Asthma Flashcards
Is asthma an obstructive or restrictive disease?
Obstructive
What happens to the basement membrane in remodelling?
It thickens
What happens to the submucosa in remodelling?
Collagen deposition
What happens to smooth muscle in remodelling?
Hypertrophy
Asthmatics usually have a productive cough with wheeze. True/False?
False
Cough is usually dry/non-productive
What is wheeze?
High pitched expiratory sound
List the British Thoracic Society drug guidelines for asthma treatment
- SABA
- Inhaled steroid (Beclometasone)
- CysLT receptor antagonist (Montelukast)
+ LABA/LAMA (Review LTRA)
+ Theophylline - Oral steroid
What are the benefits of a spacer?
Avoids coordination problems Reduces oropharyngeal/laryngeal effects Reduces swallowing Reduces particle size and velocity Increases deposition into lungs
CysLT antagonists (Montelukast) are more potent than inhaled steroids. True/False?
False
2nd line additive to inhaled steroid
Cetirizine and Loratidine are sedative antihistamines. True/False?
False
They are non-sedative
What do anti-IgE monoclonal antibody treatments (Omalizumab) do?

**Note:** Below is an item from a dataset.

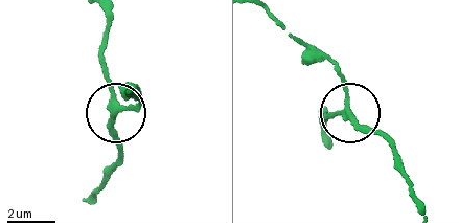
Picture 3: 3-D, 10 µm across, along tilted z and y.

Prevent binding to IgE receptor and inhibit mediator release from basophils and mast cells
What would be PEFR in moderate asthma?
Less than 80% predicted
What would be PEFR in severe asthma?
Less than 50% predicted
What would be PEFR in life threatening asthma?
Less than 30% predicted
Outline management of acute severe asthma
Oxygen (40-60%) Salbutamol (nebulised) Hydrocortisone (IV) Ipratropium (nebulised) Theophylline (oral) Magnesium sulphate (IV) Anaesthetist!